### [ABOUT THIS EXERCISE]
Below are some entries. Work out how many of their lines hold the word "based", and write that number alone.

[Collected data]
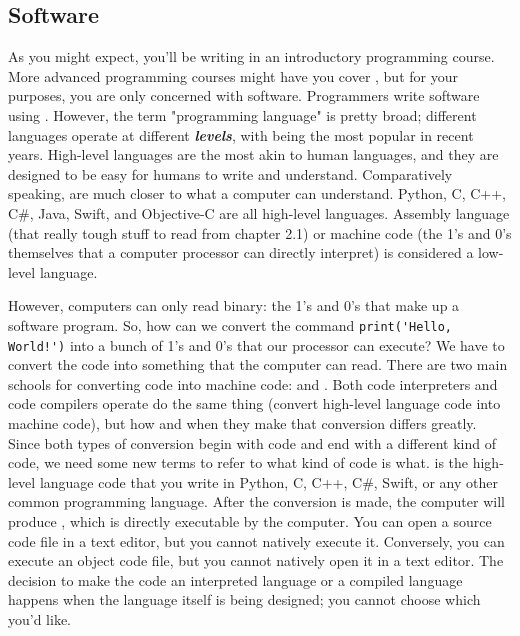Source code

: \subsection{Software}
As you might expect, you'll be writing  in an introductory programming course. More advanced programming courses might have you cover , but for your purposes, you are only concerned with software. Programmers write software using . However, the term "programming language" is pretty broad; different languages operate at different \textbf{\textit{levels}}, with  being the most popular in recent years. High-level languages are the most akin to human languages, and they are designed to be easy for humans to write and understand. Comparatively speaking,  are much closer to what a computer can understand. Python, C, C++, C\#, Java, Swift, and Objective-C are all high-level languages. Assembly language (that really tough stuff to read from chapter 2.1) or machine code (the 1's and 0's themselves that a computer processor can directly interpret) is considered a low-level language.\par
However, computers can only read binary: the 1's and 0's that make up a software program. So, how can we convert the command \verb|print('Hello, World!')| into a bunch of 1's and 0's that our processor can execute? We have to convert the code into something that the computer can read. There are two main schools for converting code into machine code:  and . Both code interpreters and code compilers operate do the same thing (convert high-level language code into machine code), but how and when they make that conversion differs greatly. Since both types of conversion begin with code and end with a different kind of code, we need some new terms to refer to what kind of code is what.  is the high-level language code that you write in Python, C, C++, C\#, Swift, or any other common programming language. After the conversion is made, the computer will produce , which is directly executable by the computer. You can open a source code file in a text editor, but you cannot natively execute it. Conversely, you can execute an object code file, but you cannot natively open it in a text editor. The decision to make the code an interpreted language or a compiled language happens when the language itself is being designed; you cannot choose which you'd like.\par
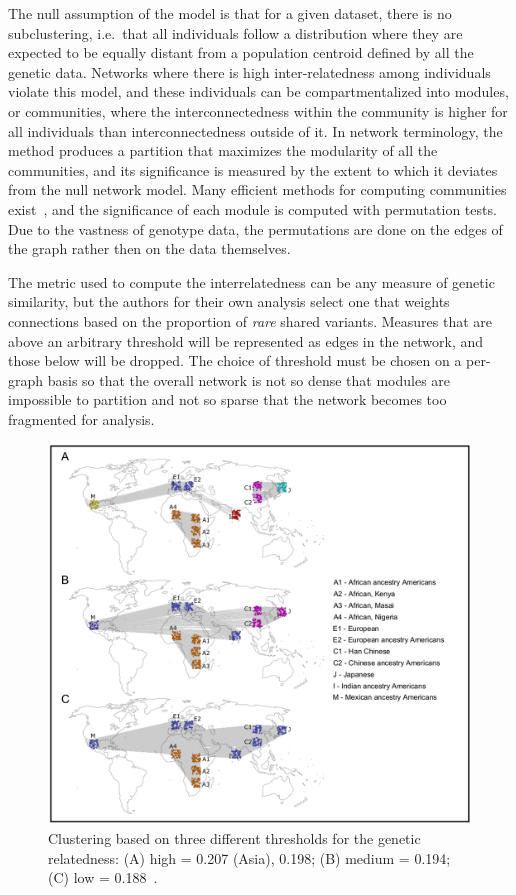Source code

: \documentclass{essay}
\begin{document}
The null assumption of the model is that for a given dataset, there is no
subclustering, i.e.\ that all individuals follow a distribution where they are
expected to be equally distant from a population centroid defined by all the
genetic data. Networks where there is high inter-relatedness among individuals
violate this model, and these individuals can be compartmentalized into
modules, or communities, where the interconnectedness within the community is
higher for all individuals than interconnectedness outside of it. In network
terminology, the method produces a partition that maximizes the modularity of
all the communities, and its significance is measured by the extent to which it
deviates from the null network model. Many efficient methods for computing
communities exist~\cite{newman_modularity_2006}, and the significance of each
module is computed with permutation tests. Due to the vastness of genotype
data, the permutations are done on the edges of the graph rather then on the
data themselves.

The metric used to compute the interrelatedness can be any measure of genetic
similarity, but the authors for their own analysis select one that weights
connections based on the proportion of \textit{rare} shared variants. Measures
that are above an arbitrary threshold will be represented as edges in the
network, and those below will be dropped. The choice of threshold must be
chosen on a per-graph basis so that the overall network is not so dense that
modules are impossible to partition and not so sparse that
the network becomes too fragmented for analysis.

\begin{figure}
  \includegraphics[width=1\linewidth,keepaspectratio]{../Figures/fig11.png}
  \caption{Clustering based on three different thresholds for the genetic
  relatedness: (A) high = 0.207 (Asia), 0.198; (B) medium = 0.194; (C) low =
  0.188~\cite{greenbaum_inference_2016}.}
\end{figure}
\end{document}
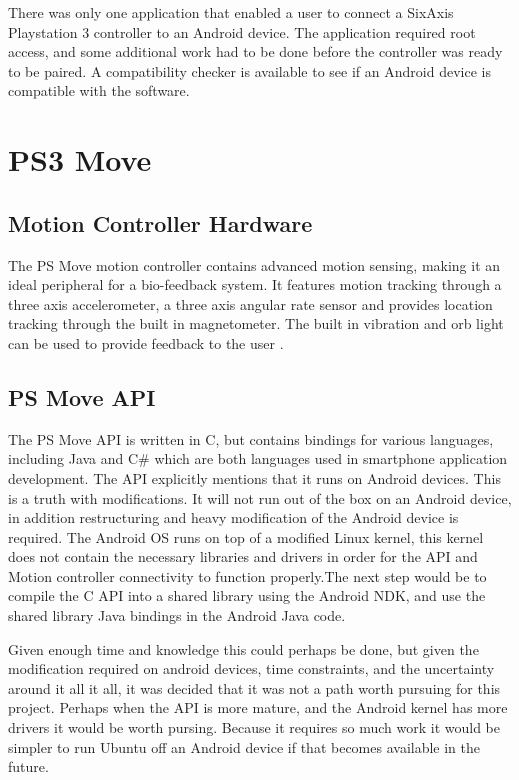There was only one application\cite{sixaxisController} that enabled a user to connect a SixAxis Playstation 3 controller to an Android device. The application required root access, and some additional work had to be done before the controller was ready to be paired. A compatibility checker is available to see if an Android device is compatible with the software.

\section{PS3 Move}

\subsection{Motion Controller Hardware}
The PS Move motion controller contains advanced motion sensing, making it an ideal peripheral for a bio-feedback system. It features motion tracking through a three axis accelerometer, a three axis angular rate sensor and provides location tracking through the built in magnetometer. The built in vibration and orb light can be used to provide feedback to the user \cite{psMoveTech}.

\subsection{PS Move API}
The PS Move API \cite{PSMoveAPI} is written in C, but contains bindings for various languages, including Java and C\# which are both languages used in smartphone application development. The API explicitly mentions that it runs on Android devices. This is a truth with modifications. It will not run out of the box on an Android device, in addition restructuring and heavy modification of the Android device is required. The Android OS runs on top of a modified Linux kernel, this kernel does not contain the necessary libraries and drivers in order for the API and Motion controller connectivity to function properly.The next step would be to compile the C API into a shared library using the Android NDK, and use the shared library Java bindings in the Android Java code.

Given enough time and knowledge this could perhaps be done, but given the modification required on android devices, time constraints, and the uncertainty around it all it all, it was decided that it was not a path worth pursuing for this project. Perhaps when the API is more mature, and the Android kernel has more drivers it would be worth pursing. Because it requires so much work it would be simpler to run Ubuntu off an Android device if that becomes available in the future. \cite{ubuntuAndroid}

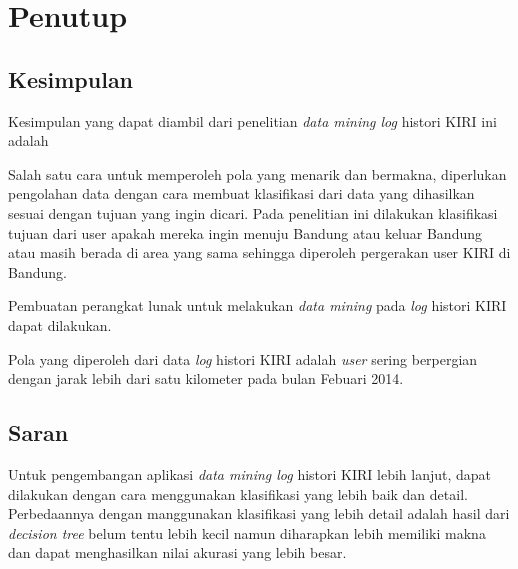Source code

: \chapter{Penutup}

\section{Kesimpulan}

Kesimpulan yang dapat diambil dari penelitian \textsl{data mining log} histori KIRI ini adalah 

Salah satu cara untuk memperoleh pola yang menarik dan bermakna, diperlukan pengolahan data dengan cara membuat klasifikasi dari data yang dihasilkan sesuai dengan tujuan yang ingin dicari. Pada penelitian ini dilakukan klasifikasi tujuan dari user apakah mereka ingin menuju Bandung atau keluar Bandung atau masih berada di area yang sama sehingga diperoleh pergerakan user KIRI di Bandung.

Pembuatan perangkat lunak untuk melakukan \textsl{data mining} pada \textsl{log} histori KIRI dapat dilakukan.

Pola yang diperoleh dari data \textsl{log} histori KIRI adalah \textsl{user} sering berpergian dengan jarak lebih dari satu kilometer pada bulan Febuari 2014.

\section{Saran}

Untuk pengembangan aplikasi \textsl{data mining log} histori KIRI lebih lanjut, dapat dilakukan dengan cara menggunakan klasifikasi yang lebih baik dan detail. Perbedaannya dengan manggunakan klasifikasi yang lebih detail adalah hasil dari \textsl{decision tree} belum tentu lebih kecil namun diharapkan lebih memiliki makna dan dapat menghasilkan nilai akurasi yang lebih besar.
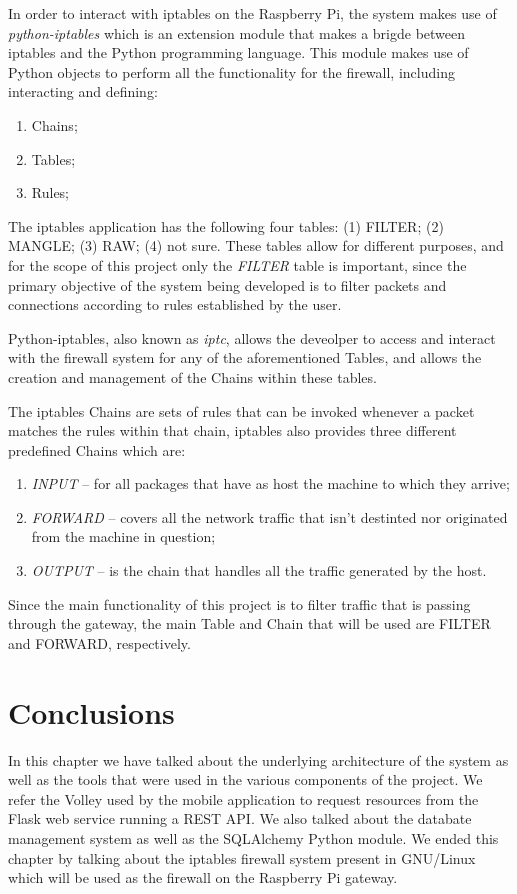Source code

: In order to interact with iptables on the Raspberry Pi, the system makes use of
\emph{python-iptables} which is an extension module that makes a brigde between
iptables and the Python programming language.
This module makes use of Python objects to perform all the functionality for the
firewall, including interacting and defining:
\begin{enumerate}
	\item Chains;
	\item Tables;
	\item Rules;
\end{enumerate}

The iptables application has the following four tables: (1) FILTER; (2) MANGLE;
(3) RAW; (4) not sure. These tables allow for different purposes, and for the
scope of this project only the \emph{FILTER} table is important, since the
primary objective of the system being developed is to filter packets and
connections according to rules established by the user.

Python-iptables, also known as \emph{iptc}, allows the deveolper to access and
interact with the firewall system for any of the aforementioned Tables, and
allows the creation and management of the Chains within these tables.

The iptables Chains are sets of rules that can be invoked whenever a packet
matches the rules within that chain, iptables also provides three different
predefined Chains which are:
\begin{enumerate}
	\item \emph{INPUT} -- for all packages that have as host the machine to
		which they arrive;
	\item \emph{FORWARD} -- covers all the network traffic that isn't destinted
		nor originated from the machine in question;
	\item \emph{OUTPUT} -- is the chain that handles all the traffic generated
		by the host.
\end{enumerate}

Since the main functionality of this project is to filter traffic that is
passing through the gateway, the main Table and Chain that will be used are
FILTER and FORWARD, respectively.

\section{Conclusions}
\label{chap3:sec:concs}
In this chapter we have talked about the underlying architecture of the system
as well as the tools that were used in the various components of the project.
We refer the Volley used by the mobile application to request resources from the
Flask web service running a REST API. We also talked about the databate
management system as well as the SQLAlchemy Python module. We ended this chapter
by talking about the iptables firewall system present in GNU/Linux which will be
used as the firewall on the Raspberry Pi gateway.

### [OUTPUT OF THE TASK]
2